“Click chemistry” is the class of reactions that resemble natural, biochemical reactions, with the following attributes: highly efficient, “spring-loaded” reactions that proceed rapidly to high yield; highly selective reactions that produce no (or few) side products and are tolerant of multiple functional groups; and reactions that proceed under mild reaction conditions, such as at low temperatures (e.g., ambient) or in aqueous solutions.
Click chemistry has grown to encompass a range of chemical reactions, such as Diels-Alder reactions, copper-catalyzed alkene-azide cycloaddition (CuAAC), thiol-maleimide addition reactions, and thiol-alkene and thiol-alkyne addition reactions.
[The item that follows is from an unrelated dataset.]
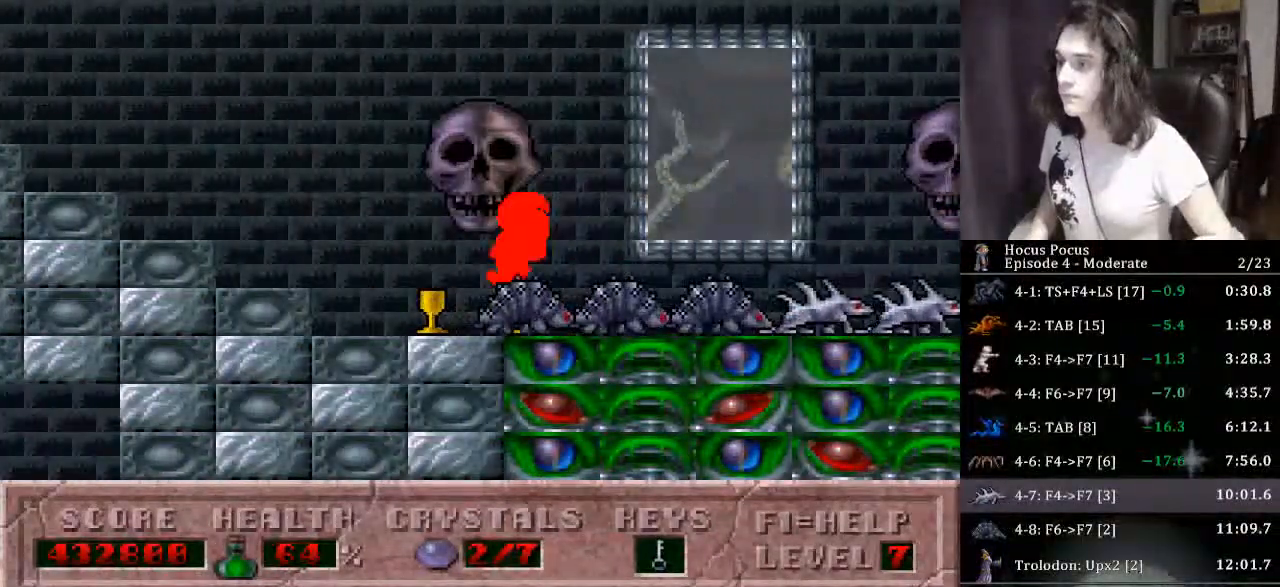
{"keys": ["left"], "events": []}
The term “thiol-ene” is generally used to describe the hydrothiolation addition of a thiol to any of a wide variety of unsaturated functional groups, such as maleimides, acrylates, and norbornenes, in addition to unactivated carbon-carbon double bonds. In some cases, the reaction can take place not only via the classical radical addition mechanism, but also with Michael-type nucleophilic addition. The term “thiol-yne” is used to describe counterpart hydrothiolation methods using an alkyne in place of an alkene. In general, the thiol-ene and thiol-yne reactions are conducted under photo-initiated radical conditions and proceed via a typical chain growth process with initiation, propagation, and termination steps.
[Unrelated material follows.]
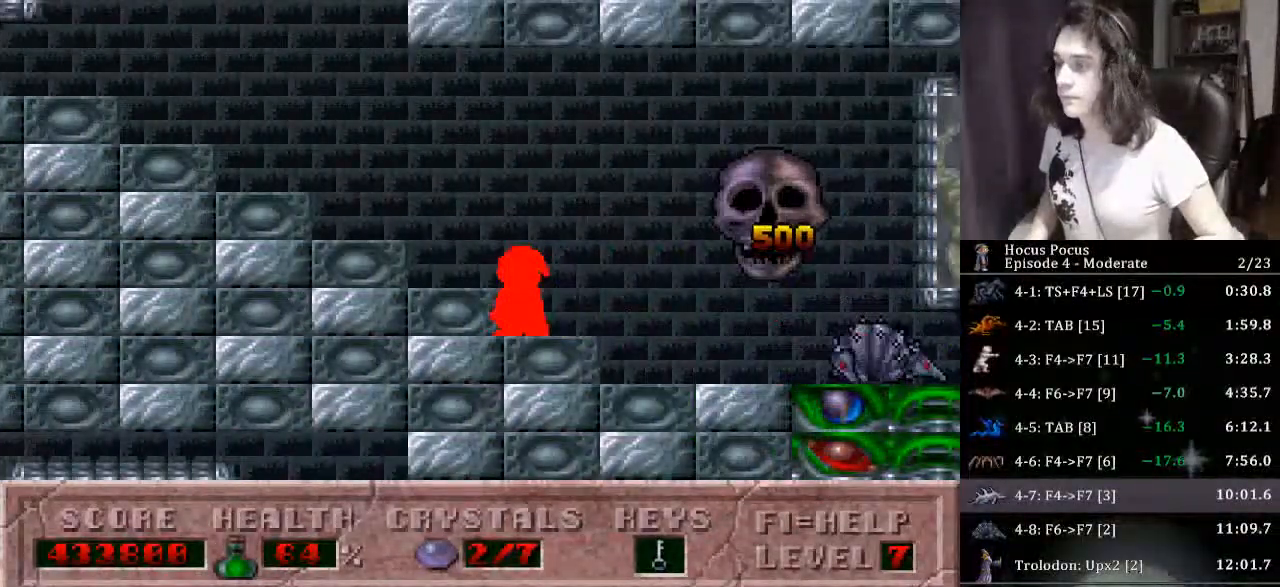
{"keys": ["left"], "events": []}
The thiol-ene and -yne click reactions have many attractive features for polymer synthesis. The reactions are rapid, stereo-specific, insensitive to water, and can provide a variety of polymer functionalities through the use of various thiol and/or alkene/alkyne functionalized monomers. By using di-, tri-, and tetra-functionalized thiol and alkene/alkyne monomers, it is possible to perform thiol-ene and -yne click reactions to build new materials with a variety of chemical functionalities. These reactions may also result in more highly organized polymeric networks, in comparison to similar acrylate polymers.
There exists a need for separation or chromatography media that can be easily made by fast, efficient, and easily-controllable polymerization reactions, and easily modified. These media must also display high selectivity and high flow velocity, low back pressure, be inexpensive, and allow for long column-lifetimes, short process-times, and overall operational flexibility.